But results should be approached with caution
A case-predicting robot has proved victorious in a man vs machine challenge previously described as “arrogant nonsense” by a top solicitor.
The prediction-off was organised by a bunch of Cambridge law students and graduates who first broke into the lawtech scene with their crime-identifying LawBot. Several rebrands later, the team is now called CaseCrunch and decided to prove its tech’s worth by pitting it against the brainpower of some of the country’s top lawyers.
According to CaseCrunch 112 lawyers took part in the challenge, these hailing from the likes of Allen & Overy, DLA Piper, Bird & Bird, Berwin Leighton Paisner and Eversheds Sutherland. These legal eagles were presented with factual scenarios of payment protection insurance (PPI) claims and were asked what the outcome of the claim would be, while the same scenarios were fed through CaseCrunch’s bot for predicting too. Two judges, a Cambridge law lecturer and a big data director, were tasked with making sure the challenge was fair.
CaseCrunch has now announced its win over the human teams, scoring an accuracy of 87% compared to lawyers’ 62%. The figures are impressive, but should lawyers be worried? Pinsent Masons‘ David Halliwell, speaking before the result was revealed, did note a machine victory could be a nightmare for lawyers:
@PinsentMasons is a sponsor for the #LawyerChallenge.

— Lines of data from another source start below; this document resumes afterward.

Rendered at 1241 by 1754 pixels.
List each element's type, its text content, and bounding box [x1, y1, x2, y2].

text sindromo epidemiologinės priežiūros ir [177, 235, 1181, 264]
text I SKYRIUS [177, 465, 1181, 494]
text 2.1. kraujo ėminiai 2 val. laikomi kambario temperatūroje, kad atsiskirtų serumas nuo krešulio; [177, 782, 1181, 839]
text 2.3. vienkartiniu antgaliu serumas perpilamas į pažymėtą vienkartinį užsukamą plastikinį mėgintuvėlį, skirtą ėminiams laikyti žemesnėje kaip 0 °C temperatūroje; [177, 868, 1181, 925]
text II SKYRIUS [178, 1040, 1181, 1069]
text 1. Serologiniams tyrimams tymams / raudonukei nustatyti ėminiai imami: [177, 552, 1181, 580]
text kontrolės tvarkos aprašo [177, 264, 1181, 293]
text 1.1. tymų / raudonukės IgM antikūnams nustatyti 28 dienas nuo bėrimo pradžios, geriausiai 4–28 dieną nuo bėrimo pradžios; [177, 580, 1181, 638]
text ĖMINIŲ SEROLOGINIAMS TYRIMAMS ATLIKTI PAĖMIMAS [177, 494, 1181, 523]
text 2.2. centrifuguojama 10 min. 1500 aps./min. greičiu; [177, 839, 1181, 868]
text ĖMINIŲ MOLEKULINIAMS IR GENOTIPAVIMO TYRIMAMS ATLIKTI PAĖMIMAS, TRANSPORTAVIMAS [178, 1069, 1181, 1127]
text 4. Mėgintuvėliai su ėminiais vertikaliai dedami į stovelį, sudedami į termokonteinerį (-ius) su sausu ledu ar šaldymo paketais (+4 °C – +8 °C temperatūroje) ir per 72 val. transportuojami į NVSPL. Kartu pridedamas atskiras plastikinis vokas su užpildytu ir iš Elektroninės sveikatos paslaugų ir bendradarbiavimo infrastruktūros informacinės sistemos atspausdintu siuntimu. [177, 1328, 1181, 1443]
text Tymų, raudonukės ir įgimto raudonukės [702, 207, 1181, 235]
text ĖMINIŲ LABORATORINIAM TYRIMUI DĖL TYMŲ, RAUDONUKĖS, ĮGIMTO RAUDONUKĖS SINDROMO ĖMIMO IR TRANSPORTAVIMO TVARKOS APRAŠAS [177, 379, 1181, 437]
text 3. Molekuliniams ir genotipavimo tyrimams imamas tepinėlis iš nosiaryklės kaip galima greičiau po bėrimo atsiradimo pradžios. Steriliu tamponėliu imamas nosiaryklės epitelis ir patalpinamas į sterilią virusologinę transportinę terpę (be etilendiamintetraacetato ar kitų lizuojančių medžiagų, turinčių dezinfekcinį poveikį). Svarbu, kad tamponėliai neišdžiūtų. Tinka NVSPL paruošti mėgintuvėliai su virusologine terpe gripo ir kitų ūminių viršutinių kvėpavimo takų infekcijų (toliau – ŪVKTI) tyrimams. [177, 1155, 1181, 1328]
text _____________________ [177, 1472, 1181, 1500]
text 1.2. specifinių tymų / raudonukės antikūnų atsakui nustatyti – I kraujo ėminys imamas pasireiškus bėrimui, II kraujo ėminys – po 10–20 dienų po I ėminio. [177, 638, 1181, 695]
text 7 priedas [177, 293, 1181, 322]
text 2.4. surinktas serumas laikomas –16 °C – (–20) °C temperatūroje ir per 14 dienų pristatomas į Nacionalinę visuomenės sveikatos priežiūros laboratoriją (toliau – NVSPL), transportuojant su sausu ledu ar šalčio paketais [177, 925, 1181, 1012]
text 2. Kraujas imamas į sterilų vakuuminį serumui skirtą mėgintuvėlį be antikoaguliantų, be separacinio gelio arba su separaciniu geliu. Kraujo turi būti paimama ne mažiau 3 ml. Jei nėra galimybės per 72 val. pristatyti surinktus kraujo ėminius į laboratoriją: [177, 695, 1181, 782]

Apparently it will be either a "dream come true" or a "nightmare" – what do you think? pic.twitter.com/T2Ek5y9QFi— CaseCrunch (@Case_Crunch) October 22, 2017
But let’s approach this victory with caution. In the words of CaseCrunch’s scientific director, Ludwig Bull:
“These results do not mean that machines are generally better at predicting outcomes than human lawyers. These results show that if the question is defined precisely, machines are able to compete with and sometimes outperform human lawyers.”
What the robot cannot do, at this stage anyway, is emulate the personable nature of legal services. This was the ammunition behind top litigation lawyer David Greene’s CaseCrunch-directed outburst, in which he described the challenge as “arrogant nonsense”. Greene later told Legal Cheek:
“That arrogant toad ‘I told you so!’ Susskind has for long been banging on about technology and its effect on legal services. But his is generally about digital technology and the place it has in making the processing and provision of legal advice and assistance more efficient. That does not counter the fundament of the business being a people to people business.”
In response, Bull told us: “machines will not replace lawyers and [we aren’t] trying to change that. Machines can help lawyers understand the law and maybe even make it clearer and more just.”